This time of year can mess with my mind! Sometimes it’s exhaustion, sometimes depression. At the moment, apparently, I’m a child again – the idealised version: happy and eager, with the sort of “can do” attitude that comes from having no concept of limits. But as a child, I was afraid of the dark.
It’s strange, coming home in the night time. Turning off the main road and into my quiet side street, where the street lamps don’t work and the darkness looms like a yawning cave. Some of the houses have outdoor lights that switch on and off as I walk past.
Unlocking the front door, I turn on the lights. The house is silent.
I go inside. Flick the switch in every room. The dim brightness of artificial light is eerie in the empty quiet. There’s a funny feeling in the pit of my stomach. I switch on the radio to drown out the silence.

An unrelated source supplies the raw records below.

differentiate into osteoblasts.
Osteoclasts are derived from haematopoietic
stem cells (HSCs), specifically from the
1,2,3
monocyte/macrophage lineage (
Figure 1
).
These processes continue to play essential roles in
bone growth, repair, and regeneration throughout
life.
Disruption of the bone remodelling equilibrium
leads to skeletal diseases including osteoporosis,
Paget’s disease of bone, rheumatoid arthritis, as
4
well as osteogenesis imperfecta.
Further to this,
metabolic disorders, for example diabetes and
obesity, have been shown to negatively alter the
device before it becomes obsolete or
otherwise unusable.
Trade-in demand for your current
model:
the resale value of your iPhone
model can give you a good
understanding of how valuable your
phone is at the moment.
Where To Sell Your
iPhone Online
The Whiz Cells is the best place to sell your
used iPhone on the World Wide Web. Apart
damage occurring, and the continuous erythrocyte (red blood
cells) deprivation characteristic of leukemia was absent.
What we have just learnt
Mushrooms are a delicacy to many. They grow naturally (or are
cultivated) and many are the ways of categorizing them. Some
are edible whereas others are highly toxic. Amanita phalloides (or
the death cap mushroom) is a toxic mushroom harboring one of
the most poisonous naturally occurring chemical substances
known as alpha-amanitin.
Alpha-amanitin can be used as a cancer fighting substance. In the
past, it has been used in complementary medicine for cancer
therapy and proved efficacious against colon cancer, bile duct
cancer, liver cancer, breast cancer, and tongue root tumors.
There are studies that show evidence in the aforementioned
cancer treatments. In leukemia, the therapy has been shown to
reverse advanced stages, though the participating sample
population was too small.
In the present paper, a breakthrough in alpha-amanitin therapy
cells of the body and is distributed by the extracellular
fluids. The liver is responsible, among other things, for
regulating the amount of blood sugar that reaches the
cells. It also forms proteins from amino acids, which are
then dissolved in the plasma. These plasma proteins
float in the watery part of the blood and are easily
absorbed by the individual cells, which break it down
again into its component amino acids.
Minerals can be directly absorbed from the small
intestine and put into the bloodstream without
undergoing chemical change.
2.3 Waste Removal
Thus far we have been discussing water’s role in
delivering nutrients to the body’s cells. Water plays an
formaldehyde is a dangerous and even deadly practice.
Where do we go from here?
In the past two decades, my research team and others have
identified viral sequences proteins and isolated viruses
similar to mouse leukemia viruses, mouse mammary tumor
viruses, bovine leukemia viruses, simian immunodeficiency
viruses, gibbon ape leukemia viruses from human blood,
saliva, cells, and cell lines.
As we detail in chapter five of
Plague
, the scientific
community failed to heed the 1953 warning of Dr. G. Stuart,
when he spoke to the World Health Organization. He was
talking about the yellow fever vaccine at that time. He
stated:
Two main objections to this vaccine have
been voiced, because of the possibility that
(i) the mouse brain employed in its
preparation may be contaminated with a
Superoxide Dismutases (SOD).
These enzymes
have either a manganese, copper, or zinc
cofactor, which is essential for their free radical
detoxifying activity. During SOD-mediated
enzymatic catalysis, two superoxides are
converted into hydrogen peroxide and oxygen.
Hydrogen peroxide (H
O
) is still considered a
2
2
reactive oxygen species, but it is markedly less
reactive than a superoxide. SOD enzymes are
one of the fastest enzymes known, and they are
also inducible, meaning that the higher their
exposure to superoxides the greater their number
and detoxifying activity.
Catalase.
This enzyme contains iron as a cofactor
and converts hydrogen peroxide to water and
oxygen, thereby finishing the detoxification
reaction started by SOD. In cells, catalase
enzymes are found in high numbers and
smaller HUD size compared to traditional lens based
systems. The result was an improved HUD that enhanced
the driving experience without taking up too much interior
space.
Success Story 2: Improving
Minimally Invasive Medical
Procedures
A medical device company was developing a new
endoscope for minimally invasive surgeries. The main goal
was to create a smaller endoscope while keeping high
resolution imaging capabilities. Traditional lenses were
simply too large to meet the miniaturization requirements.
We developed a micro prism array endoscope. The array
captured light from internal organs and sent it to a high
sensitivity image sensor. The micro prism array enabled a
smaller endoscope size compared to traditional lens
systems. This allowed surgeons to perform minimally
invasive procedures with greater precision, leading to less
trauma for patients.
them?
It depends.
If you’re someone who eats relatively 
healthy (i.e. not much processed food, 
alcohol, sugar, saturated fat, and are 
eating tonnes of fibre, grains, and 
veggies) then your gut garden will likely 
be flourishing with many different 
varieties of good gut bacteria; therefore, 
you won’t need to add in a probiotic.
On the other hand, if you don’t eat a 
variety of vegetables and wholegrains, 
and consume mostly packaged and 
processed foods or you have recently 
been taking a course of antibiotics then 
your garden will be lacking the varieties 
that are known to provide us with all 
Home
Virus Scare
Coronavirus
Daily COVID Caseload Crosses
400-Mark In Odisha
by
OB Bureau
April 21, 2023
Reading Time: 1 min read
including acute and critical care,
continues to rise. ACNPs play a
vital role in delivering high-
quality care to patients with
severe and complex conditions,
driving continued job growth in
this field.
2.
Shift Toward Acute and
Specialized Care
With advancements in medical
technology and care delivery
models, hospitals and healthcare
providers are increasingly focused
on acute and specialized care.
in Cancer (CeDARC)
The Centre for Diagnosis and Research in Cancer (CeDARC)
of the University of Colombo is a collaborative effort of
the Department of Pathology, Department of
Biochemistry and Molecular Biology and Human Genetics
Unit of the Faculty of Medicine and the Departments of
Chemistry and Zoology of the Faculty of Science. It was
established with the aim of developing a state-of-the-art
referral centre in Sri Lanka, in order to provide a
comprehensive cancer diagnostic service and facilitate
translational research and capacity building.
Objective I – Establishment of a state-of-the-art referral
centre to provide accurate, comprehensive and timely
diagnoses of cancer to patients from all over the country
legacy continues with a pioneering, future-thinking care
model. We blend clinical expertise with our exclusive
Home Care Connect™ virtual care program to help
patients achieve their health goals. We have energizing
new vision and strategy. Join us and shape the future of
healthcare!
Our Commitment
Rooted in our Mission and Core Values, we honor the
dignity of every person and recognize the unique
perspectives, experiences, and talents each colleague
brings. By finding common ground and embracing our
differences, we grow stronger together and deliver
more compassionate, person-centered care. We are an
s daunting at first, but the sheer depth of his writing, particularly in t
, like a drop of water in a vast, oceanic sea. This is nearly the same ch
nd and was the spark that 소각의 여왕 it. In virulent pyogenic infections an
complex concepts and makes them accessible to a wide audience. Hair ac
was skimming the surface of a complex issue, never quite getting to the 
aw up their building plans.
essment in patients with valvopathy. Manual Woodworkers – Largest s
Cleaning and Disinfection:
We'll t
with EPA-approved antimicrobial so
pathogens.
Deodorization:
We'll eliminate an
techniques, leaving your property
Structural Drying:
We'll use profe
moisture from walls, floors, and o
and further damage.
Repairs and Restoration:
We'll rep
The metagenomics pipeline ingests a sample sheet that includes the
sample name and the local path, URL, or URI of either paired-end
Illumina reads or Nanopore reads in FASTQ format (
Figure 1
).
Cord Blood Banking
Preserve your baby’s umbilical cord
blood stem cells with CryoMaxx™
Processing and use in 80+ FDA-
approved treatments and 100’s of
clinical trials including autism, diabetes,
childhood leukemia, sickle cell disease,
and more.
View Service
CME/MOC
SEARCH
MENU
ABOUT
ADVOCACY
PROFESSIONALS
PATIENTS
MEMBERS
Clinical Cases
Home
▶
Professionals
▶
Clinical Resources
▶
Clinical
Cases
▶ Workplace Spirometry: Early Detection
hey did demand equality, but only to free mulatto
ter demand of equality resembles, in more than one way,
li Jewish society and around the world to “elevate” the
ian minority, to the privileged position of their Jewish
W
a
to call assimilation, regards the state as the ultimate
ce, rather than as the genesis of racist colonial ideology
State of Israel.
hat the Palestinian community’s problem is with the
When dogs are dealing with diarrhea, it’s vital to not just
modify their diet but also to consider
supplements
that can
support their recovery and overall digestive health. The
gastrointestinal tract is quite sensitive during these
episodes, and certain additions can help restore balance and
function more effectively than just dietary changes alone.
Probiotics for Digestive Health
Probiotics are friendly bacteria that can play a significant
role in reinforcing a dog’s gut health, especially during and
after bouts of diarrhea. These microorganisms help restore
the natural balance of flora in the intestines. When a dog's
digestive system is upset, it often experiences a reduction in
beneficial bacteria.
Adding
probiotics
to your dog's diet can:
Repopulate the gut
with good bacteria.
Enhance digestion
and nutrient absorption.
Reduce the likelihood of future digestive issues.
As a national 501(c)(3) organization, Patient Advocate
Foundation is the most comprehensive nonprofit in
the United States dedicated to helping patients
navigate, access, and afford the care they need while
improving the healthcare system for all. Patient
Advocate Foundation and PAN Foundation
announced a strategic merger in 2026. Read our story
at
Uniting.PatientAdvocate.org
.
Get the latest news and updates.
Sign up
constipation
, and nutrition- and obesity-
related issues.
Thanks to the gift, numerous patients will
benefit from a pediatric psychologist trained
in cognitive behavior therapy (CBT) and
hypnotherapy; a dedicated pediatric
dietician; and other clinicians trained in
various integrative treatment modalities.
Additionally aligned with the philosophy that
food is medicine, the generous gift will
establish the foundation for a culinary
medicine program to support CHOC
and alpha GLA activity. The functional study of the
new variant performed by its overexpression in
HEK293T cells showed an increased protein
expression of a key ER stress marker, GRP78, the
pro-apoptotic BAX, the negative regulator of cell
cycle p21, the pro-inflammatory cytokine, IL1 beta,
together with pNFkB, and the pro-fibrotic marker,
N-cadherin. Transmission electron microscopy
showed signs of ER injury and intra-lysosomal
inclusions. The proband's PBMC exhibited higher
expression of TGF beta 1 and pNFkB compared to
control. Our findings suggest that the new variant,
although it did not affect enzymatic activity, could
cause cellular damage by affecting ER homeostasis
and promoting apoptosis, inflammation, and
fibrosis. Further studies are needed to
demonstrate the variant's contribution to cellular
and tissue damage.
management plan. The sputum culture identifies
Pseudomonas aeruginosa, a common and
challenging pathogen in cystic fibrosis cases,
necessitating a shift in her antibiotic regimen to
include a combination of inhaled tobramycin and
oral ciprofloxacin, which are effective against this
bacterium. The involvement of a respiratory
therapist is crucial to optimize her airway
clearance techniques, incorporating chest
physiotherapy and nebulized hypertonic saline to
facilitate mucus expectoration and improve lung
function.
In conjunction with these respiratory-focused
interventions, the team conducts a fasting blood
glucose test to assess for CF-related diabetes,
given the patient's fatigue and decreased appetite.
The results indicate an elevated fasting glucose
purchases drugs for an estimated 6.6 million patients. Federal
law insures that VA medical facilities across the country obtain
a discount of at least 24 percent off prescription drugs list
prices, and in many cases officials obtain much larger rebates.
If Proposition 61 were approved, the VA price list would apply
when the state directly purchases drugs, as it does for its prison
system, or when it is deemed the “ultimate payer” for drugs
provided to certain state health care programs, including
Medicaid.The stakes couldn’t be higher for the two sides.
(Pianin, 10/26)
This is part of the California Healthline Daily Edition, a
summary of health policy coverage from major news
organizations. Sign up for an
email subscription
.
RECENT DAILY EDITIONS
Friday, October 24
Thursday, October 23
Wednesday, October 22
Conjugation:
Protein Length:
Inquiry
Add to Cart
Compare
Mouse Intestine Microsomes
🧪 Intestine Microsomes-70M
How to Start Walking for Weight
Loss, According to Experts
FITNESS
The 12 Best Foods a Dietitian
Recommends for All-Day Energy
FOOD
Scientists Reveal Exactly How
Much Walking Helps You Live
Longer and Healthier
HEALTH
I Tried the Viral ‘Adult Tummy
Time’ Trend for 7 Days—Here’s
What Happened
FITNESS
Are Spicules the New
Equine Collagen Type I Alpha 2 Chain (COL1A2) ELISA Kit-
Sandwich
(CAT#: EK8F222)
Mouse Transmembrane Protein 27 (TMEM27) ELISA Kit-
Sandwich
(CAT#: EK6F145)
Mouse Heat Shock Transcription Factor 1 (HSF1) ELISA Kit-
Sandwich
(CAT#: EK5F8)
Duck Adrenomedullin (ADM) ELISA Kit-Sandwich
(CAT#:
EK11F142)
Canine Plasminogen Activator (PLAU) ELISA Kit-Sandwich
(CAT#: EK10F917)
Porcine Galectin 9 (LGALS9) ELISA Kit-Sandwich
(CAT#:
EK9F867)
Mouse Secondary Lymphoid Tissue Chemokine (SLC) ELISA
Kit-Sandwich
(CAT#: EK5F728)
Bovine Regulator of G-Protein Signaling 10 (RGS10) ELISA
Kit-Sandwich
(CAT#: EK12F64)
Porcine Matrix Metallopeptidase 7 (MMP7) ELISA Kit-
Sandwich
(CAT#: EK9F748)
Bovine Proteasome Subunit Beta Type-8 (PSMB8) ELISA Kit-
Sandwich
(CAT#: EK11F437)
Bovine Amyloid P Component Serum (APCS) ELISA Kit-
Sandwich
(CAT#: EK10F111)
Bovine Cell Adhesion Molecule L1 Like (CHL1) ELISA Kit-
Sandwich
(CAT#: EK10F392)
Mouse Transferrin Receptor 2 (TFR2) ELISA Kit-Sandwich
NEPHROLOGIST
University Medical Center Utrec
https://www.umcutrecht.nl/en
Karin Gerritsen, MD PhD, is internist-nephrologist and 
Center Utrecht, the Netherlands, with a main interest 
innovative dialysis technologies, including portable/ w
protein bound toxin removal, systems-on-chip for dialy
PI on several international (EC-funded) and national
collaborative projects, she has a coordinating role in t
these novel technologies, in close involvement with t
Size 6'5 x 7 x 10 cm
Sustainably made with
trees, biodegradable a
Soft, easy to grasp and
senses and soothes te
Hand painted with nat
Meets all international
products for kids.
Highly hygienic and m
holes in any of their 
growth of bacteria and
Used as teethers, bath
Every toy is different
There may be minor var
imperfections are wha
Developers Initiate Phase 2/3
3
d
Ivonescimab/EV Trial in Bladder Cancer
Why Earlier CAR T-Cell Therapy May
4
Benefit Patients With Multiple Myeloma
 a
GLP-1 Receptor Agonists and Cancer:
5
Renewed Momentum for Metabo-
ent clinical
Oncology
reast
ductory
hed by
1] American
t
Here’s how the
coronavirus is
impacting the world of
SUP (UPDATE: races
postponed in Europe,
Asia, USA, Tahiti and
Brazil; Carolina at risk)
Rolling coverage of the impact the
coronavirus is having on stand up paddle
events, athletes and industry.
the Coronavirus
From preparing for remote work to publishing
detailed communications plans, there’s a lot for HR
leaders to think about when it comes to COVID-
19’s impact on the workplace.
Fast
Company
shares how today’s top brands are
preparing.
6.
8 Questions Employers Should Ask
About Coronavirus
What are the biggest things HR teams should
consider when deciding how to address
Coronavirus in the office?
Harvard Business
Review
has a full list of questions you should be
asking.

6 pm. It’s early, but the darkness says it’s late. I cook, eating dinner to the sound of the radio, the stove cooling noisily in the background. Closed blinds keep out the night.
7:30. I curl up on the sofa, watching TV. I’d like to read, but that would mean going back to the silence. Why is it this cold stillness, so welcome in the daytime, seems so threatening at night? I turn up the volume to fill the empty darkness.
11 pm. Lying in bed, I stare blankly up at the ceiling. Moonlight streams in through thin curtains. Wrapped warm under weighty covers, comfortable, I drift towards sleep.
Moving lights; and a shadow rises, suddenly, from beside the bed. I jolt awake, heart pounding. Focus. Switch on the bedroom light.
Of course, there’s nothing there. I hear the neighbours’ car, pulling slowly into their driveway.
I know it’s ridiculous. I go to sleep with the lights on.